◆ TEXT BLOCK
Personal information
- Date of birth: 15 March 1953 (age 73)
- Place of birth: Aïn Témouchent, Algeria
- Height: 1.77 m (5 ft 10 in)
- Position: Defender

Youth career
- 1968–1969: AS Rocheville
- 1969–1971: Saint-Étienne

Senior career*
- Years: Team / Apps / (Gls)
- 1971–1982: Saint-Étienne / 350 / (21)
- 1982–1985: Toulouse / 79 / (7)
- 1985–1986: Montpellier / 24 / (2)
- 1986–1987: Montélimar
- Total:  / 453 / (30)

International career
- 1975–1982: France / 39 / (1)

= Christian Lopez (footballer) =

French footballer (born 1953)

Christian Lopez (born 15 March 1953) is a French former professional footballer who played as a defender.

==Club career==
Lopez was born in Aïn Témouchent, French Algeria. In a 15-year professional career, he amassed Ligue 1 totals of 429 games and 28 goals in representation of AS Saint-Étienne and Toulouse FC. He won seven major titles during his spell with the former club – including two doubles– and shared teams with legendary Michel Platini in his final three seasons.

◆ RECORDS SHOWN
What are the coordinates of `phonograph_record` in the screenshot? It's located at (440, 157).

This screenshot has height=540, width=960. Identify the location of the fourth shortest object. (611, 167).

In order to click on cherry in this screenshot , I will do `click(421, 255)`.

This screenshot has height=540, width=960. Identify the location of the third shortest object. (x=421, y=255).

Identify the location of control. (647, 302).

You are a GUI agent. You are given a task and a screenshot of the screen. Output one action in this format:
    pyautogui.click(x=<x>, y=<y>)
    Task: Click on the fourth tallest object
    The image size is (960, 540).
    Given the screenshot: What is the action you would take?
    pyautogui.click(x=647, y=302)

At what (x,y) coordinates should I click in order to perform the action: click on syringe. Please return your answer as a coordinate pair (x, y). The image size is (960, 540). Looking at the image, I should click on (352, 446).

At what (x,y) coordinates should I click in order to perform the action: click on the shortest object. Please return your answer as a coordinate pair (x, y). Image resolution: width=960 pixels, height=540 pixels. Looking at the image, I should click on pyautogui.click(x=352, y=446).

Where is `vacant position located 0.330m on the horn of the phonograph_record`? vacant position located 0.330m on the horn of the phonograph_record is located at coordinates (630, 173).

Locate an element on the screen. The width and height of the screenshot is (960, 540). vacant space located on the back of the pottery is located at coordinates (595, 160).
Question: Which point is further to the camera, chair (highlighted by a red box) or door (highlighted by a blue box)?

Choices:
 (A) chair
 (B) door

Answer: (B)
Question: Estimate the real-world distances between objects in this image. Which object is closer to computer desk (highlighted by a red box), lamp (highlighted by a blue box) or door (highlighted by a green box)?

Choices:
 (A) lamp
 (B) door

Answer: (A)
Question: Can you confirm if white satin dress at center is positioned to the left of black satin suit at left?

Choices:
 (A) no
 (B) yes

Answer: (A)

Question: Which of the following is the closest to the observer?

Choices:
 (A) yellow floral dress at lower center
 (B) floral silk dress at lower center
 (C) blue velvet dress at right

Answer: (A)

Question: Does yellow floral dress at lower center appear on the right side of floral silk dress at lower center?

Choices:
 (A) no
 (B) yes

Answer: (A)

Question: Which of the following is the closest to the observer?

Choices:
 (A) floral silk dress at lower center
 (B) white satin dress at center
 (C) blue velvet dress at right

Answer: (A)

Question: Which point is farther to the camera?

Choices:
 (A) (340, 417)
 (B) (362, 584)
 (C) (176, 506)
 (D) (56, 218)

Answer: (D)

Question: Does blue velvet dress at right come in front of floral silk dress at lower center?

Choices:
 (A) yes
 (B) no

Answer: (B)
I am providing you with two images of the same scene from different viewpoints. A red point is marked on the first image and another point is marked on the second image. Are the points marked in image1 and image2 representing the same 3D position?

◆ WORK INSTRUCTION
Reproduce the passage of the Christian Lopez profile starting with "- Position: Defender" and going on through "Montpellier / 24 / (2)".

◆ THE ANSWER
- Position: Defender

Youth career
- 1968–1969: AS Rocheville
- 1969–1971: Saint-Étienne

Senior career*
- Years: Team / Apps / (Gls)
- 1971–1982: Saint-Étienne / 350 / (21)
- 1982–1985: Toulouse / 79 / (7)
- 1985–1986: Montpellier / 24 / (2)